In general, a Windows Service cannot work with UI directly, in particular, it cannot interact with the notification area of the system tray. The reason is apparent: the Windows Service keeps running when the user logs off or nobody is logged on, when the graphical user environment is not available.
The problem is solvable though. You need to write a separate application which should be a windowed interactive application shown in the notification area of the system tray. Your Windows Service should provide communication channels, so your interactive application could connect the service for data exchange and getting notifications.

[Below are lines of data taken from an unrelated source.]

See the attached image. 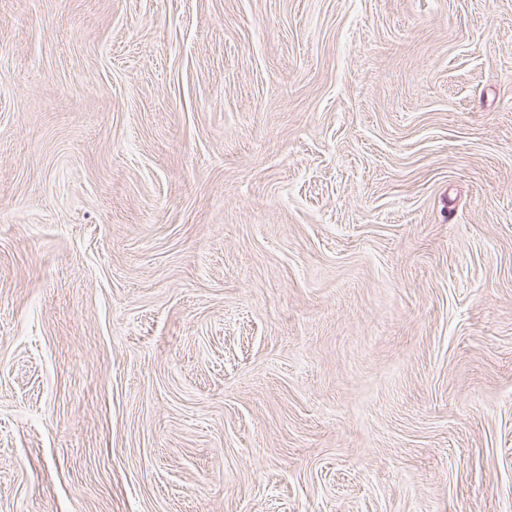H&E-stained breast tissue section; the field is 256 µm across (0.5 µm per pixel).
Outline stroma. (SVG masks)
Listing matches in <instances>:
<instances>
[{
    "label": "stroma",
    "instance_id": "35a3bbf8",
    "mask_svg": "<svg viewBox=\"0 0 512 512\" xmlns=\"http://www.w3.org/2000/svg\"><path fill=\"white\" fill-rule=\"evenodd\" d=\"M0 512H512V0H0Z\"/></svg>",
    "mask_w": 512,
    "mask_h": 512
}]
</instances>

As both applications are on the same machine, the problem can be solved based on named pipe communication. Your Windows Service can implement named pipe service. For example of such service, please see this code sample:
http://msdn.microsoft.com/en-us/library/aa365603(v=vs.85).aspx[
^].
If you need your Windows Service to send event notifications, you probably need more complex schema with two separate channels to provide inversion of control (
http://en.wikipedia.org/wiki/Inversion_of_control[
^]) and publisher-subscriber service.
Your interactive application can connect to first channel and subscribe for notification; when it is connected, the Windows Service should send notifications to the other channel until your interactive application is disconnected or simply closed. You Service code should be able to handle such non-graceful disconnection by handling exception which should result in discontinued subscription.
I suggest you develop and test this mechanism on prototype using two interactive applications first, before embedding it to your Service. Optionally, you can use TCP sockets to implement the same mechanism if subscription and notification.